The past 12 months haven’t really been the best.
Whichever way you slice it, the results of several destabilising elections and referenda, a dwindling economy, terrorist atrocities, global extremism and a refugee crisis don’t make for happy times.
Normally in such situations, we look to art and culture for distraction, but all our musical pioneers are dying off, along with a fair few actors and other assorted national treasures.
We’re doomed, basically. Or at least, that’s what it felt like for great swathes of 2016.
There have been moments of respite - the Rio Olympics and Paralympics, a new series of First Dates and so on - but as we head towards 2017, there’s a sense that January can’t come soon enough.
It’s not like all the bad stuff’s suddenly going to stop as the clock strikes midnight on New Year’s Eve. But we can hope.
You might, for example, choose to focus on the forthcoming Brits to distract yourself from the horrors on the news.
More of a TV event than a music show these days, the Brits are always a bit like pizza, to paraphrase Woody Allen - even when it’s terrible, it’s still pretty good. It’s unlikely anything that happens on the awards show will top the moment Madonna’s cape failed to release for sheer drama, but they can give it a go. Maybe Perrie from Little Mix can try to hit Zayn Malik with a trophy? (Less of a shout out to her ex, more a painful thump in the thorax!)

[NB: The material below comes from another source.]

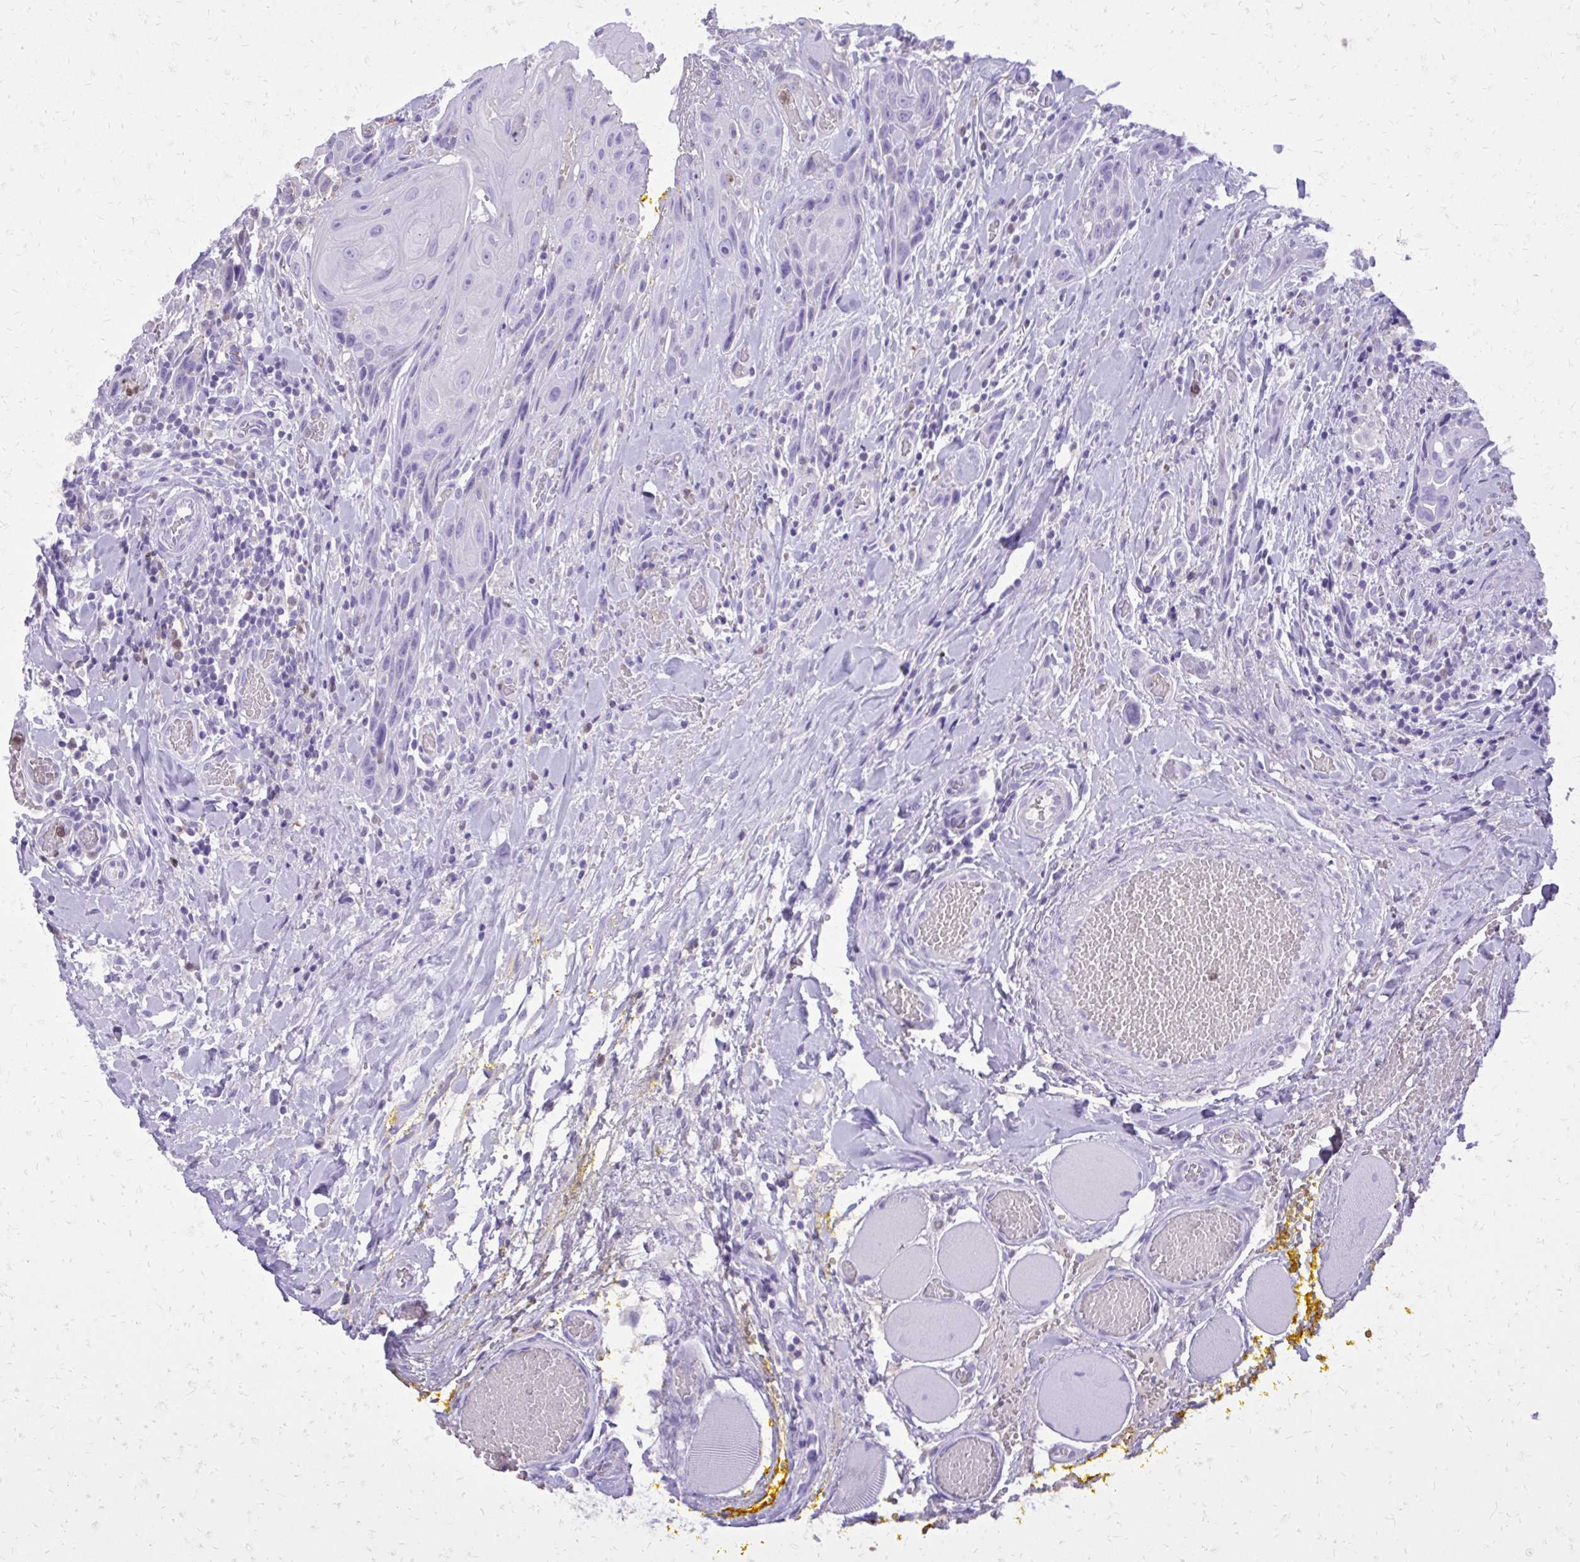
{"staining": {"intensity": "negative", "quantity": "none", "location": "none"}, "tissue": "head and neck cancer", "cell_type": "Tumor cells", "image_type": "cancer", "snomed": [{"axis": "morphology", "description": "Squamous cell carcinoma, NOS"}, {"axis": "topography", "description": "Oral tissue"}, {"axis": "topography", "description": "Head-Neck"}], "caption": "The histopathology image demonstrates no staining of tumor cells in head and neck cancer. (DAB (3,3'-diaminobenzidine) IHC visualized using brightfield microscopy, high magnification).", "gene": "CAT", "patient": {"sex": "male", "age": 49}}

The trophies this year, incidentally, were designed by Zaha Hadid, another of the many big names to pass away in 2016.
Fixating on next year’s festival line-ups might also be a way of getting through the upcoming cold months and avoiding current affairs. Brexit isn’t happening any time soon, but Glastonbury will take place in June, as it almost always does.
In an unprecedented step, organisers Emily and Michael Eavis have named a headliner already - Radiohead - perhaps to quell some of the annoying speculation.
There are plenty of other names in contention, some better than others, all sufficient to provide a necessary distraction from the ‘real’ news.
Also in the summer, Tom Petty is playing a rare show as part of the annual British Summer Time in London’s Hyde Park. Petty and his Heartbreakers will have Fleetwood Mac’s Stevie Nicks with them as support. Find a better day out than that and you’ll be going some.
Muse, Major Lazer and Bastille are among the early announcements for Reading and Leeds Festival. V has yet to announce its headliners, but they’re generally pretty starry A-list types.
If you prefer to stay in and listen to music, rather than stand in a muddy field, there are a great number of albums to look forward to next year too.
January alone sees releases from Run The Jewels, Zara Larsson, The Flaming Lips, You Me At Six, Bonobo, The xx, Foxygen, Mike Oldfield, Menace Beach, Iggy Azalea and Major Lazer.
Later on in the year, we’ll see albums from Brits Critics’ Choice runner-up Dua Lipa, Ryan Adams, a comeback from The Jesus & Mary Chain and Elbow’s seventh album Little Fictions, while unscheduled but promised are new offerings by Depeche Mode, Vampire Weekend, Fleet Foxes, Fleetwood Mac, Gorillaz, HAIM, John Mayer, Phoenix, Justin Timberlake, Beck, Bjork, Arcade Fire, Missy Elliott, Cheryl Cole, Liam Gallagher, Katy Perry, Neutral Milk Hotel, MGMT, Ride, St Vincent, Father John Misty, Sky Ferreira, Lorde, The War On Drugs, Clean Bandit, Taylor Swift and LCD Soundsystem.
As for new bands to keep an eye out for, a good place to start would be the BBC’s Sound of 2017 longlist.
Now, lists like this - which tend to be self-fulfilling, in that they almost guarantee the success of the artists that appear on them - are not without their critics. But whether they’re the chicken or metaphorical egg, you can’t deny the likes of Cabbage, Maggie Rogers, AJ Tracey, Anderson Paak, Nadia Rose and RAYE are worthy of further investigation.
So while 2016 may have taken some favourites from us and thrown the world into disarray, 2017 might just be a brilliant year. The soundtrack to it, at least, is going to be outstanding.